*** LISTED ENTRIES

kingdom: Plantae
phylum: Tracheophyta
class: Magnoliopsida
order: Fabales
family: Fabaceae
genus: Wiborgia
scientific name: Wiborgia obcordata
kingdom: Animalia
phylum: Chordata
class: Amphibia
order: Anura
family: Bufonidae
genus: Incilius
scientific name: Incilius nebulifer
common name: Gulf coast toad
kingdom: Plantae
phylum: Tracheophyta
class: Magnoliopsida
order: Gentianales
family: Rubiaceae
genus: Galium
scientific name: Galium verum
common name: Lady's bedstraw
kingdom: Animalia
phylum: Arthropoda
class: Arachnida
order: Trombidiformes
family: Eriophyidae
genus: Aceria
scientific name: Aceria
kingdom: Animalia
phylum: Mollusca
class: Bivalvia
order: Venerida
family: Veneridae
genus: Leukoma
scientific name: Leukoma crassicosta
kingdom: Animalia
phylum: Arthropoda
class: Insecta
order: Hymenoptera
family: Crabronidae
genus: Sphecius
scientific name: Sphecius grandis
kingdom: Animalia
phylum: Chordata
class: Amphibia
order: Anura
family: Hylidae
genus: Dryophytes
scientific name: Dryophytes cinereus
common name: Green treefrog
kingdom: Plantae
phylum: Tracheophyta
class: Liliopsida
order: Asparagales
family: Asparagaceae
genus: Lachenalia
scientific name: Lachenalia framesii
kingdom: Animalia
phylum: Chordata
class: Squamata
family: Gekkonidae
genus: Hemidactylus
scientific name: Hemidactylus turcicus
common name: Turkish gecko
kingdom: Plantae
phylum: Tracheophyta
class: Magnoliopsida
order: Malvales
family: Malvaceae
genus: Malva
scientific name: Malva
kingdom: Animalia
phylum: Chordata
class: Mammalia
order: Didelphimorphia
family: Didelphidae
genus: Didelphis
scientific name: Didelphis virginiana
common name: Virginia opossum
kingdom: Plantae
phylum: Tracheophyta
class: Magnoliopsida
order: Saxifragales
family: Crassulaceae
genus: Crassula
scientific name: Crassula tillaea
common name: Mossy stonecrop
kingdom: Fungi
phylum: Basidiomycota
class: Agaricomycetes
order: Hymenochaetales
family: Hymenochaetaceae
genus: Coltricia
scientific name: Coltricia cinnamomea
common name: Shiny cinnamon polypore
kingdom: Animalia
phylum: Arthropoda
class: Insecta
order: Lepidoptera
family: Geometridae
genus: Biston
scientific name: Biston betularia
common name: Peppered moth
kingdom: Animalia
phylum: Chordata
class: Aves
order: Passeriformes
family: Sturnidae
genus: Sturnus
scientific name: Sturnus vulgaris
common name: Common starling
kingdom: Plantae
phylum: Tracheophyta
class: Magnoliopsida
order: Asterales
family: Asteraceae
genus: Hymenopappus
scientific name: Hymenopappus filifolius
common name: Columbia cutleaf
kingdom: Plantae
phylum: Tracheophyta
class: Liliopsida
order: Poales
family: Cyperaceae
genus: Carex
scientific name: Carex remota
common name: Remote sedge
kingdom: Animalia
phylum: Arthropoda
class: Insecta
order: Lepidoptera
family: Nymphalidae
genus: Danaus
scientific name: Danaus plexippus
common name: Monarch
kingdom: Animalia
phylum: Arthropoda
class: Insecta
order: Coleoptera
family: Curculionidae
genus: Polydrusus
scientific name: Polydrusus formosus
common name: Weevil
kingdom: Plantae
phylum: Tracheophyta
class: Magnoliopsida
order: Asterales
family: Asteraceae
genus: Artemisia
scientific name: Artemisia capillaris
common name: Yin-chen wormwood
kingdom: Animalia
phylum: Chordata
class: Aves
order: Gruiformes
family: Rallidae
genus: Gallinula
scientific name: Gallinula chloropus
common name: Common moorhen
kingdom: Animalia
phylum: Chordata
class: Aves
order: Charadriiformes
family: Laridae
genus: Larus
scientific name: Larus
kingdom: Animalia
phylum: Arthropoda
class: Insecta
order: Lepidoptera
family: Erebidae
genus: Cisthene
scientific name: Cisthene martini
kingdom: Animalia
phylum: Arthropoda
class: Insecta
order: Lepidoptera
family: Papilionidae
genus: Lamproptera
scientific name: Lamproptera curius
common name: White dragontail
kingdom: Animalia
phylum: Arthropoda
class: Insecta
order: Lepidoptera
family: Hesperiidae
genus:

******

* WHAT YOU ARE ASKED TO DO: Render all of the lines above as a JSON list of strings, with one string for each line and any blank lines left out.

* TASK RESPONSE:
[
  "kingdom: Plantae",
  "phylum: Tracheophyta",
  "class: Magnoliopsida",
  "order: Fabales",
  "family: Fabaceae",
  "genus: Wiborgia",
  "scientific name: Wiborgia obcordata",
  "kingdom: Animalia",
  "phylum: Chordata",
  "class: Amphibia",
  "order: Anura",
  "family: Bufonidae",
  "genus: Incilius",
  "scientific name: Incilius nebulifer",
  "common name: Gulf coast toad",
  "kingdom: Plantae",
  "phylum: Tracheophyta",
  "class: Magnoliopsida",
  "order: Gentianales",
  "family: Rubiaceae",
  "genus: Galium",
  "scientific name: Galium verum",
  "common name: Lady's bedstraw",
  "kingdom: Animalia",
  "phylum: Arthropoda",
  "class: Arachnida",
  "order: Trombidiformes",
  "family: Eriophyidae",
  "genus: Aceria",
  "scientific name: Aceria",
  "kingdom: Animalia",
  "phylum: Mollusca",
  "class: Bivalvia",
  "order: Venerida",
  "family: Veneridae",
  "genus: Leukoma",
  "scientific name: Leukoma crassicosta",
  "kingdom: Animalia",
  "phylum: Arthropoda",
  "class: Insecta",
  "order: Hymenoptera",
  "family: Crabronidae",
  "genus: Sphecius",
  "scientific name: Sphecius grandis",
  "kingdom: Animalia",
  "phylum: Chordata",
  "class: Amphibia",
  "order: Anura",
  "family: Hylidae",
  "genus: Dryophytes",
  "scientific name: Dryophytes cinereus",
  "common name: Green treefrog",
  "kingdom: Plantae",
  "phylum: Tracheophyta",
  "class: Liliopsida",
  "order: Asparagales",
  "family: Asparagaceae",
  "genus: Lachenalia",
  "scientific name: Lachenalia framesii",
  "kingdom: Animalia",
  "phylum: Chordata",
  "class: Squamata",
  "family: Gekkonidae",
  "genus: Hemidactylus",
  "scientific name: Hemidactylus turcicus",
  "common name: Turkish gecko",
  "kingdom: Plantae",
  "phylum: Tracheophyta",
  "class: Magnoliopsida",
  "order: Malvales",
  "family: Malvaceae",
  "genus: Malva",
  "scientific name: Malva",
  "kingdom: Animalia",
  "phylum: Chordata",
  "class: Mammalia",
  "order: Didelphimorphia",
  "family: Didelphidae",
  "genus: Didelphis",
  "scientific name: Didelphis virginiana",
  "common name: Virginia opossum",
  "kingdom: Plantae",
  "phylum: Tracheophyta",
  "class: Magnoliopsida",
  "order: Saxifragales",
  "family: Crassulaceae",
  "genus: Crassula",
  "scientific name: Crassula tillaea",
  "common name: Mossy stonecrop",
  "kingdom: Fungi",
  "phylum: Basidiomycota",
  "class: Agaricomycetes",
  "order: Hymenochaetales",
  "family: Hymenochaetaceae",
  "genus: Coltricia",
  "scientific name: Coltricia cinnamomea",
  "common name: Shiny cinnamon polypore",
  "kingdom: Animalia",
  "phylum: Arthropoda",
  "class: Insecta",
  "order: Lepidoptera",
  "family: Geometridae",
  "genus: Biston",
  "scientific name: Biston betularia",
  "common name: Peppered moth",
  "kingdom: Animalia",
  "phylum: Chordata",
  "class: Aves",
  "order: Passeriformes",
  "family: Sturnidae",
  "genus: Sturnus",
  "scientific name: Sturnus vulgaris",
  "common name: Common starling",
  "kingdom: Plantae",
  "phylum: Tracheophyta",
  "class: Magnoliopsida",
  "order: Asterales",
  "family: Asteraceae",
  "genus: Hymenopappus",
  "scientific name: Hymenopappus filifolius",
  "common name: Columbia cutleaf",
  "kingdom: Plantae",
  "phylum: Tracheophyta",
  "class: Liliopsida",
  "order: Poales",
  "family: Cyperaceae",
  "genus: Carex",
  "scientific name: Carex remota",
  "common name: Remote sedge",
  "kingdom: Animalia",
  "phylum: Arthropoda",
  "class: Insecta",
  "order: Lepidoptera",
  "family: Nymphalidae",
  "genus: Danaus",
  "scientific name: Danaus plexippus",
  "common name: Monarch",
  "kingdom: Animalia",
  "phylum: Arthropoda",
  "class: Insecta",
  "order: Coleoptera",
  "family: Curculionidae",
  "genus: Polydrusus",
  "scientific name: Polydrusus formosus",
  "common name: Weevil",
  "kingdom: Plantae",
  "phylum: Tracheophyta",
  "class: Magnoliopsida",
  "order: Asterales",
  "family: Asteraceae",
  "genus: Artemisia",
  "scientific name: Artemisia capillaris",
  "common name: Yin-chen wormwood",
  "kingdom: Animalia",
  "phylum: Chordata",
  "class: Aves",
  "order: Gruiformes",
  "family: Rallidae",
  "genus: Gallinula",
  "scientific name: Gallinula chloropus",
  "common name: Common moorhen",
  "kingdom: Animalia",
  "phylum: Chordata",
  "class: Aves",
  "order: Charadriiformes",
  "family: Laridae",
  "genus: Larus",
  "scientific name: Larus",
  "kingdom: Animalia",
  "phylum: Arthropoda",
  "class: Insecta",
  "order: Lepidoptera",
  "family: Erebidae",
  "genus: Cisthene",
  "scientific name: Cisthene martini",
  "kingdom: Animalia",
  "phylum: Arthropoda",
  "class: Insecta",
  "order: Lepidoptera",
  "family: Papilionidae",
  "genus: Lamproptera",
  "scientific name: Lamproptera curius",
  "common name: White dragontail",
  "kingdom: Animalia",
  "phylum: Arthropoda",
  "class: Insecta",
  "order: Lepidoptera",
  "family: Hesperiidae",
  "genus:"
]